Work to complete:
Copy the lines below word for word, starting with the line that contains "08 giugno 2026" and running through the last line, both included. Leave out the pictures.
Top of Provided information
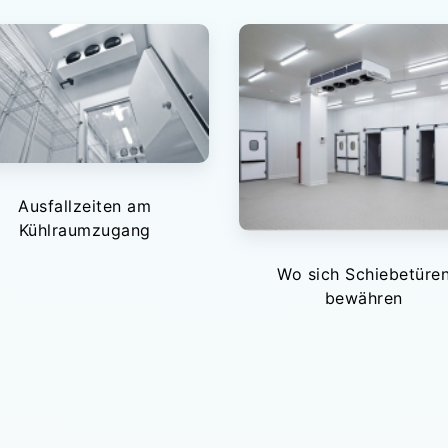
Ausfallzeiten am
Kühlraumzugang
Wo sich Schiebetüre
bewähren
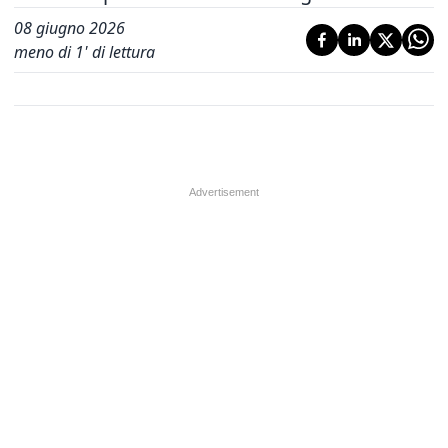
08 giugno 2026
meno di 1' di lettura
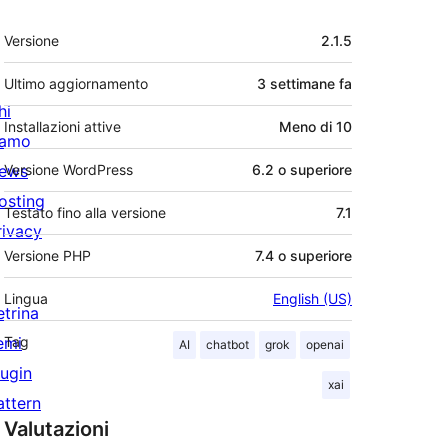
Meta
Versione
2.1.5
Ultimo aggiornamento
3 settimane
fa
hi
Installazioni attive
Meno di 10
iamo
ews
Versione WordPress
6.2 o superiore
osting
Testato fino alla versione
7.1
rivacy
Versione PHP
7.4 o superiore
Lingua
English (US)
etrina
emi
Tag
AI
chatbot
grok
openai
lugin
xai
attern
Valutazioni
Bottom of Provided information
Output of the exercise:
08 giugno 2026
meno di 1' di lettura
Meta
Versione
2.1.5
Ultimo aggiornamento
3 settimane
fa
hi
Installazioni attive
Meno di 10
iamo
ews
Versione WordPress
6.2 o superiore
osting
Testato fino alla versione
7.1
rivacy
Versione PHP
7.4 o superiore
Lingua
English (US)
etrina
emi
Tag
AI
chatbot
grok
openai
lugin
xai
attern
Valutazioni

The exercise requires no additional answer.